A spasm of coughing bent him over. Corath held his arm till he drew himself upright and turned soberly back to us.
“We were coughing,” Pepe said. “Sneezing. Wheezing. We thought we had the killer pathogen.”
“Something kin to it, my brother says. But benign. He says it saved your lives.”
We had to hold our questions. They forgot us, standing together a long time in silence before they laughed and embraced again. Sandor wiped at his tears at last and turned back to us.
“The pathogen got here two hundred years ago. Corath knows no more than we do about its origin or history. It caught him here on the island, at work on the same sort of nanorob research I once hoped to undertake. He was testing immun
ities and looking for quantum effects that might extend the contact range. The range effect is still not fully tested, but his new nanorob did make him immune. Too late to save the rest of the planet, it did wipe the pathogen off the island. . . .”
Captain Vlix was still a stubborn skeptic, terrified of contamination. She refused to let Sandor bring his brother aboard, or even to come back himself. Yet, with Rokehut and some of the other passengers still at odds over a new destination, she let the second officer bring a little group of desperate volunteers down to see the live island for themselves.
They came off the pod jittery and pale. Fits of coughing and sneezing turned them whiter still, until Corath and his news of their new immunity brought their color back. To make his own survival sure, the officer drew a drop of Corath’s blood and scratched it into his arm with a needle. Still breathing, but not yet entirely certain, he wanted to see the research station.
Corath took us to tour the ruin on the hill. The pathogen had destroyed wood and plastic, leaving only bare stone and naked steel. A quake had toppled one roofless wall, but the isolation chamber was still intact.
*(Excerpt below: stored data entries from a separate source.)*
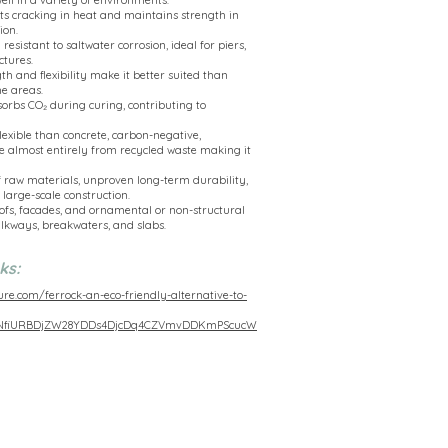
ell in a variety of environments.
s cracking in heat and maintains strength in
ion.
esistant to saltwater corrosion, ideal for piers,
ctures.
th and flexibility make it better suited than
e areas.
sorbs CO₂ during curing, contributing to
lexible than concrete, carbon-negative,
e almost entirely from recycled waste making it
 raw materials, unproven long-term durability,
 large-scale construction.
roofs, facades, and ornamental or non-structural
lkways, breakwaters, and slabs.
ks:
ure.com/ferrock-an-eco-friendly-alternative-to-
PNfiURBDjZW28YDDs4DjcDq4CZVmvDDKmPScucW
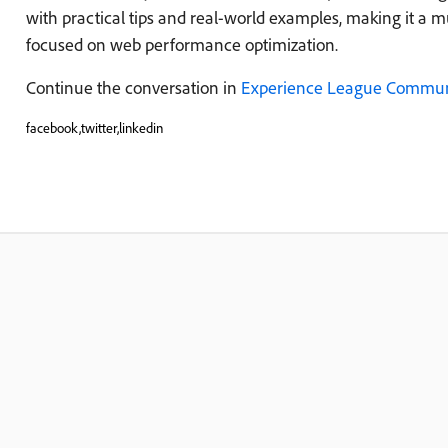
with practical tips and real-world examples, making it a m
focused on web performance optimization.
Continue the conversation in
Experience League Commun
facebook,twitter,linkedin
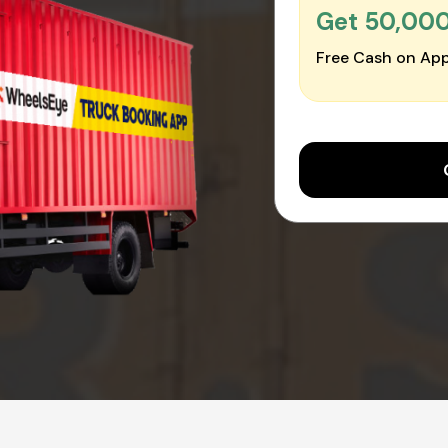
Get ₹50,00
Free Cash on App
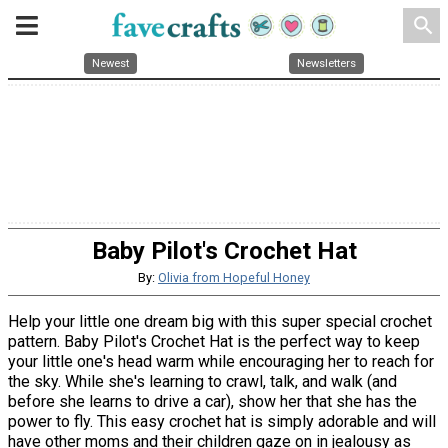
search
Newest
Newsletters
Baby Pilot's Crochet Hat
By:
Olivia from Hopeful Honey
Help your little one dream big with this super special crochet
pattern. Baby Pilot's Crochet Hat is the perfect way to keep
your little one's head warm while encouraging her to reach for
the sky. While she's learning to crawl, talk, and walk (and
before she learns to drive a car), show her that she has the
power to fly. This easy crochet hat is simply adorable and will
have other moms and their children gaze on in jealousy as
An enormous windowless concrete box, it had heavy steel doors with an air lock between them.
Black with rust, the doors yawned open now, darkness beyond them. He struck fire with flint, steel, and tinder, lit a torch, led us inside. The chamber was empty, except for the clutter of abandoned equipment on the workbenches and a thick carpet of harmless gray dust on the floor.
We found nothing to reveal the structure of his new nanorob, nothing to explain how its wind-borne spores had set us to sneezing and made us safe. Corath answered with only a noncommittal shrug when Pepe dared to ask if the infection had made us immortal.
“At least the dust hasn’t killed us,” Casey said. “Good enough for me.”